> Da svolgere
Ricopia fedelmente la parte del brano sul licenziamento per giustificato motivo oggettivo che comincia con "La Corte di" e termina con "redditività per l’impresa.".

La Corte di Cassazione, ordinanza n.17173 del 26 maggio 2022, ha statuito che, in caso di licenziamento per giustificato motivo oggettivo, sarà unico onere del datore di lavoro provare che le ragioni giustificatrici del recesso determinino la soppressione della posizione lavorativa, indipendentemente dal fatto che il recesso sia giustificato da una maggiore redditività per l’impresa.

Nel caso in oggetto, un lavoratore adiva il Tribunale per impugnare il licenziamento intimato per giustificato motivo oggettivo a causa dell’esubero delle maestranze del reparto presso cui era adibito dovuto ad una flessione di mercato, che aveva portato alla perdita di clienti e quindi di fatturato.

> Estratti dei record
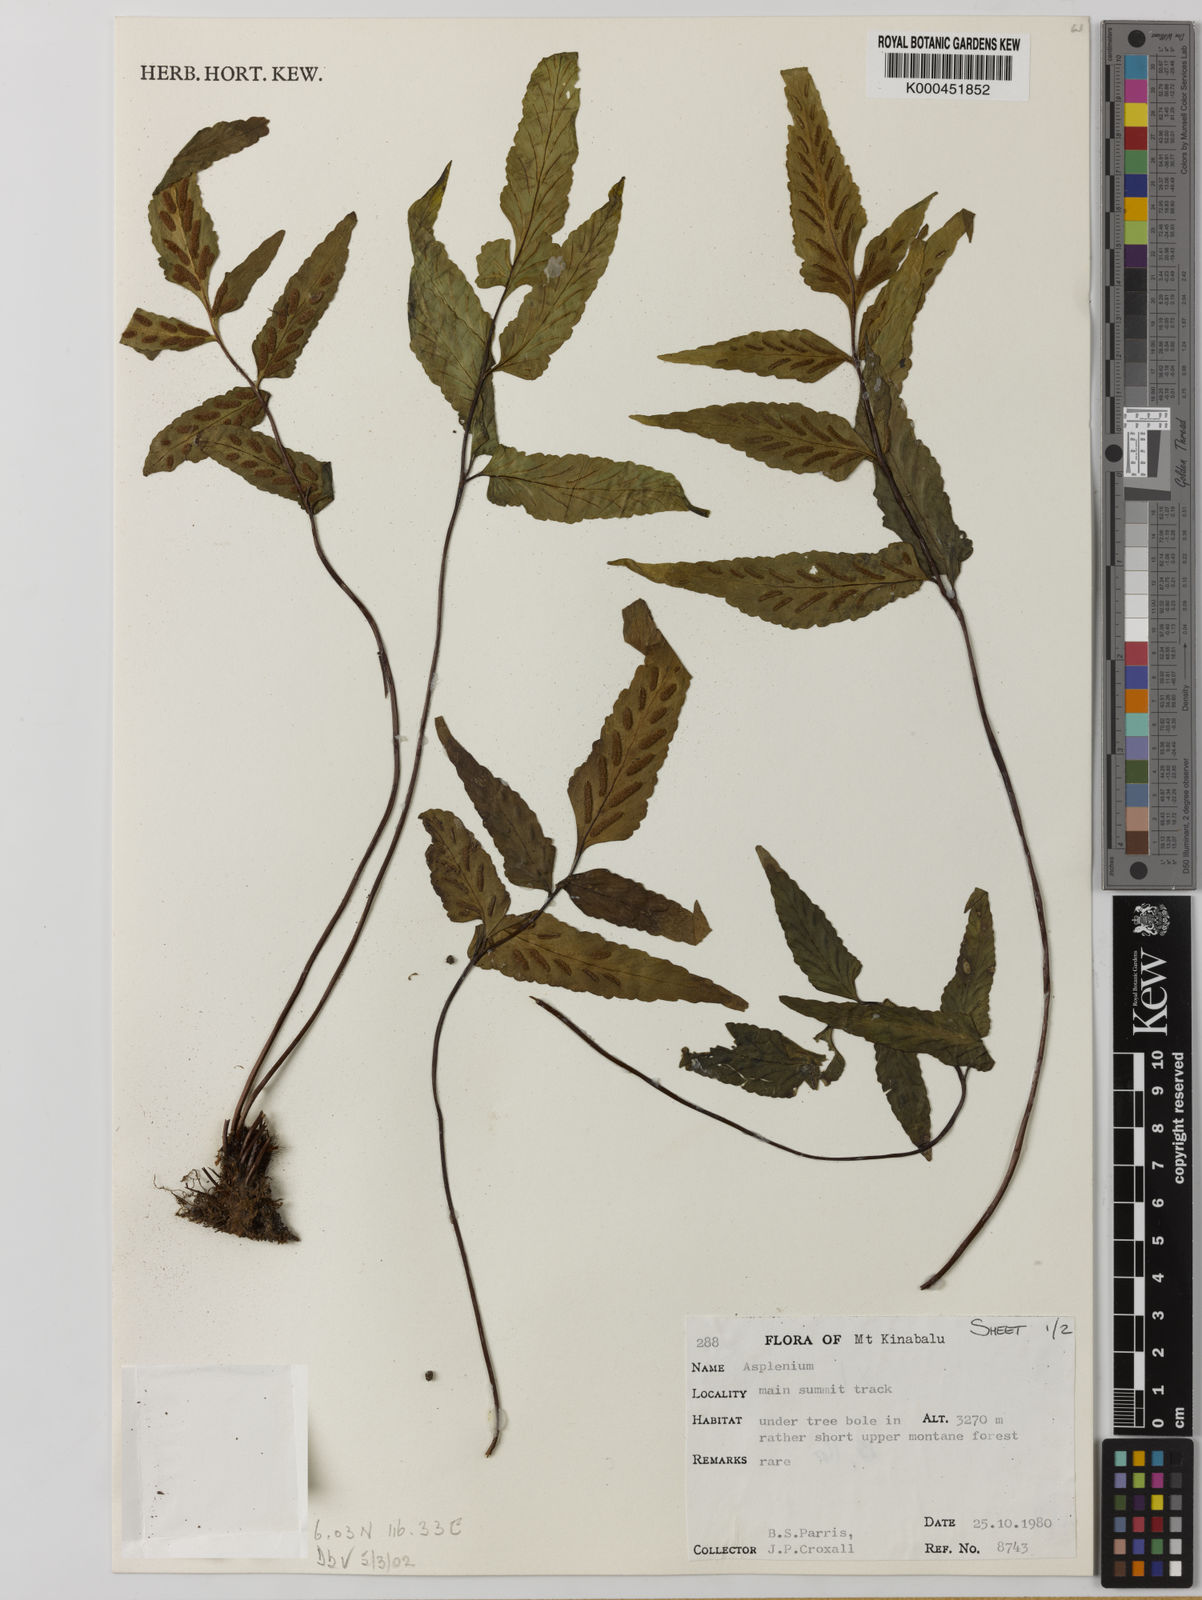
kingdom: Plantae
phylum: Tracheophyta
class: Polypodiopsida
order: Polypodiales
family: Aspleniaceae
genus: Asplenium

---

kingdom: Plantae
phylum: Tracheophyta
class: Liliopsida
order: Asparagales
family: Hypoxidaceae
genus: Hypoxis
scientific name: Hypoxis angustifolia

==

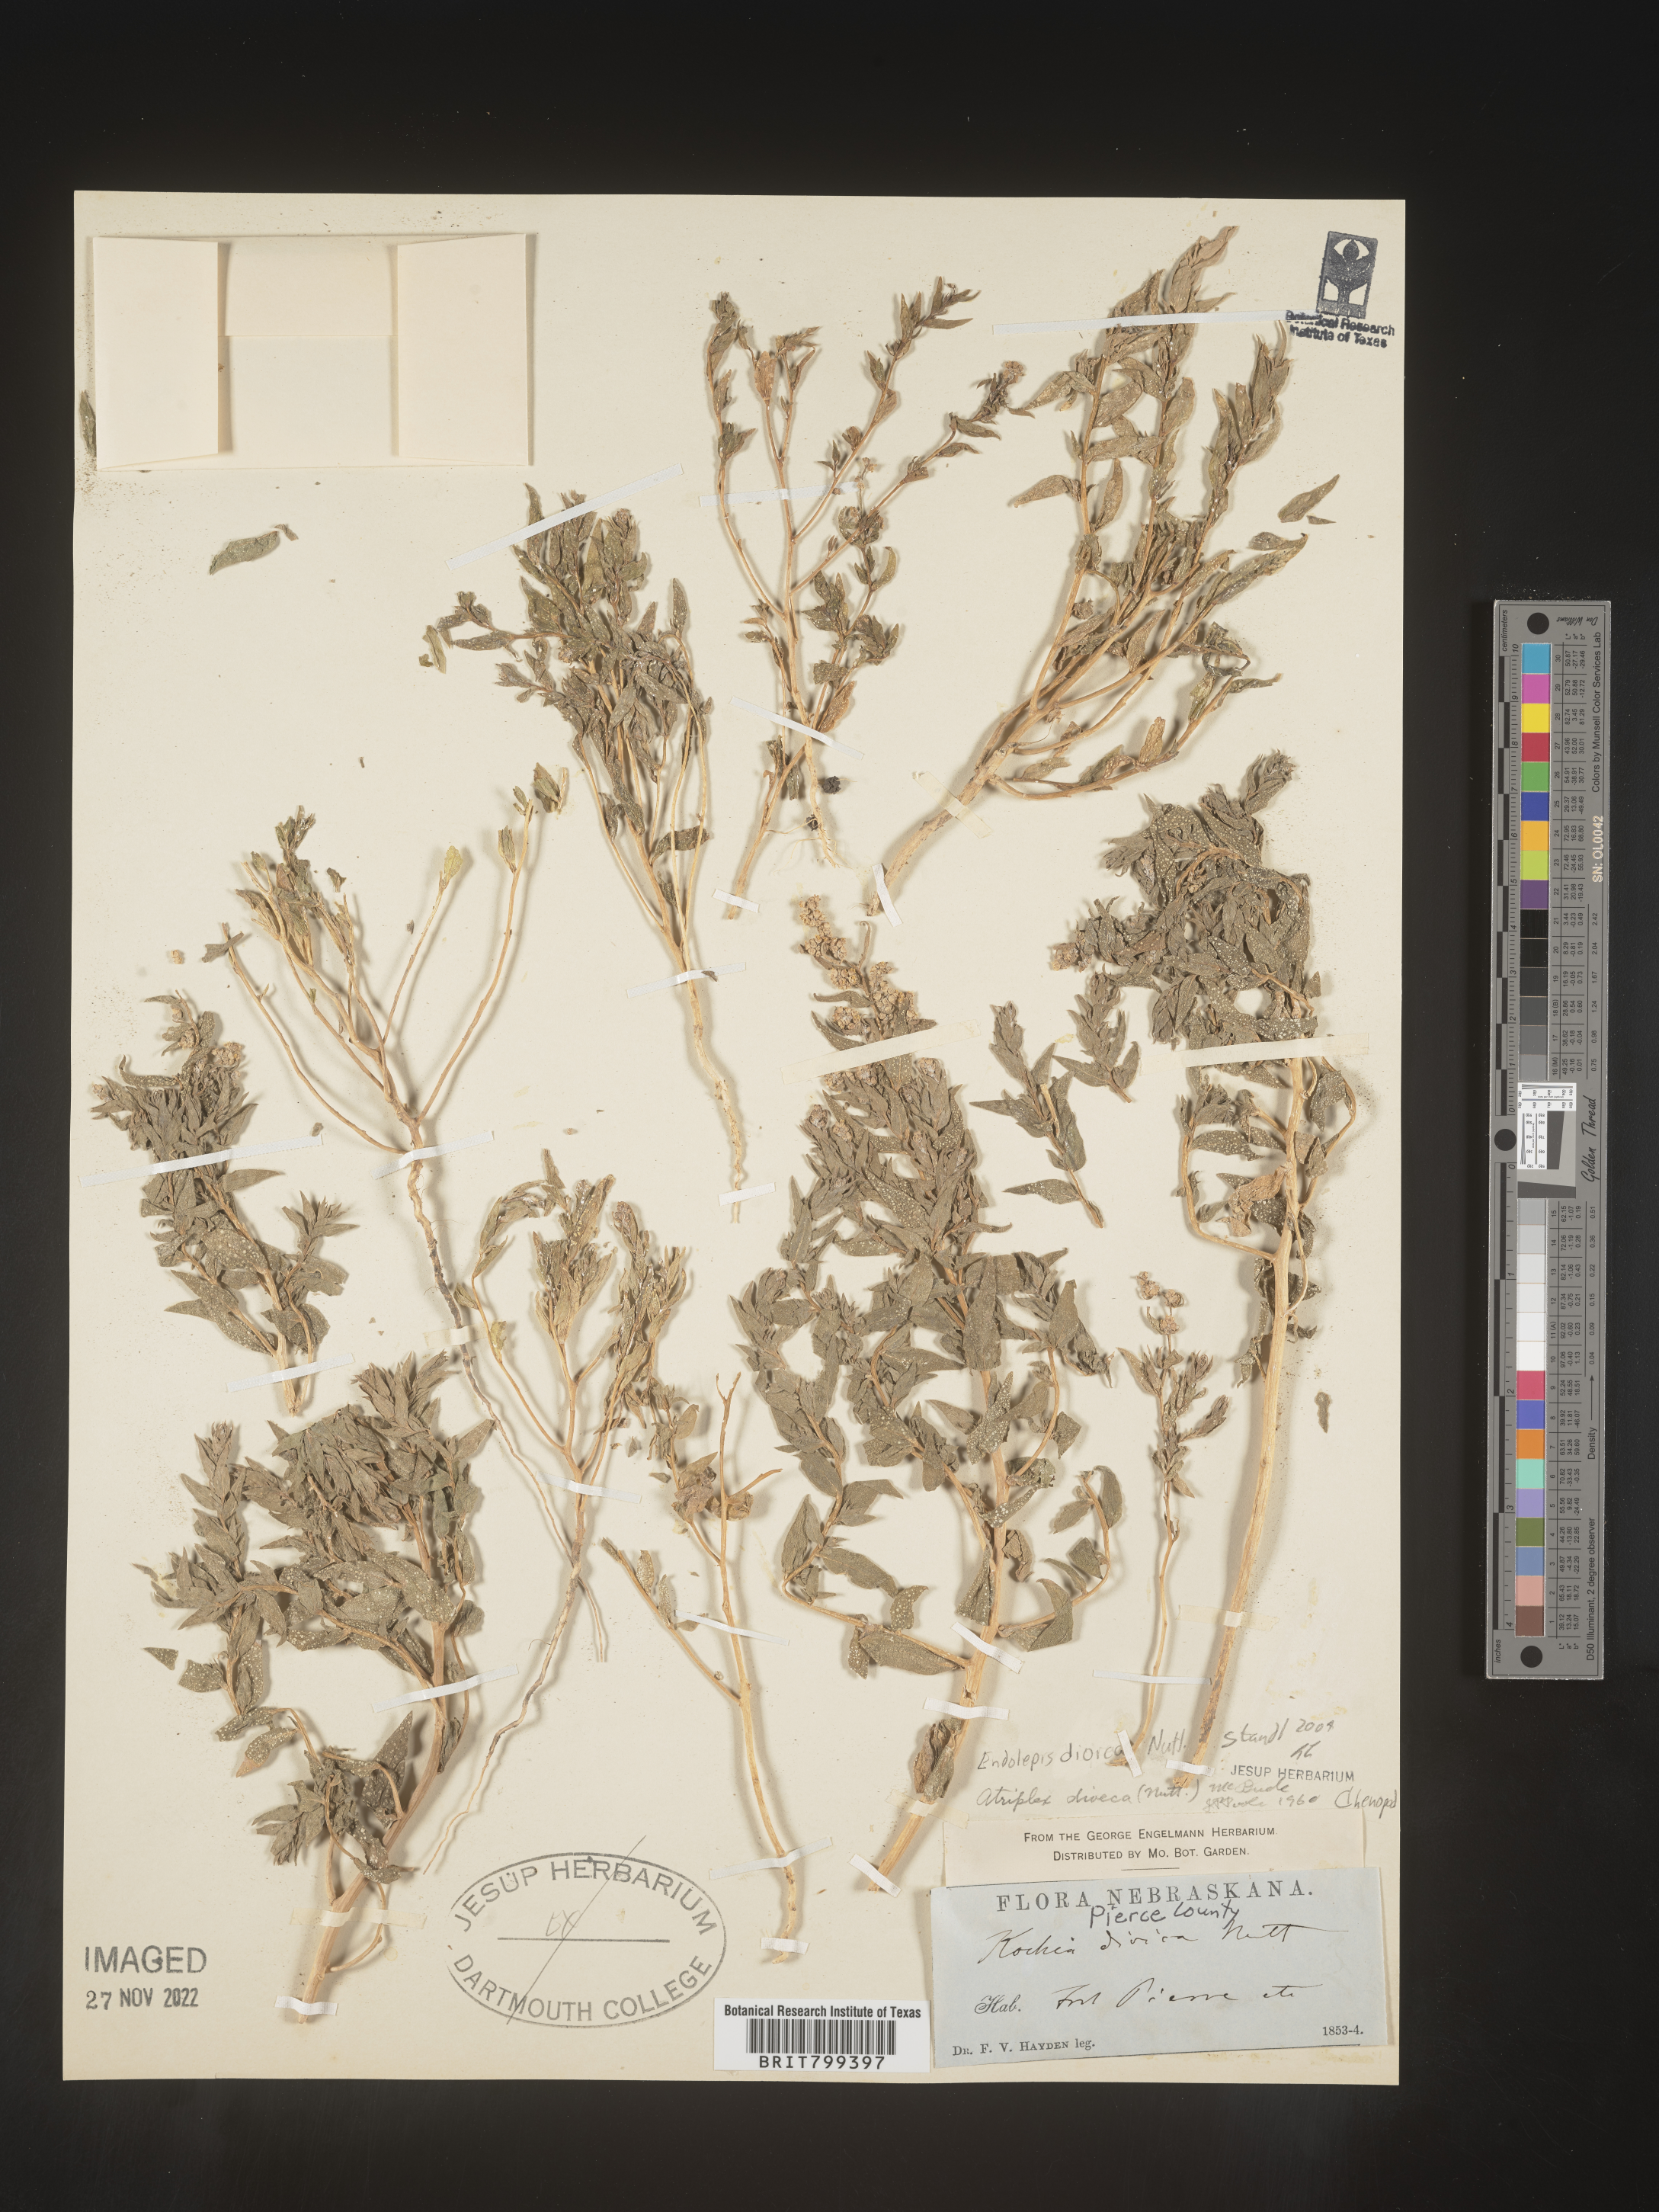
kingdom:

> Risposta
La Corte di Cassazione, ordinanza n.17173 del 26 maggio 2022, ha statuito che, in caso di licenziamento per giustificato motivo oggettivo, sarà unico onere del datore di lavoro provare che le ragioni giustificatrici del recesso determinino la soppressione della posizione lavorativa, indipendentemente dal fatto che il recesso sia giustificato da una maggiore redditività per l’impresa.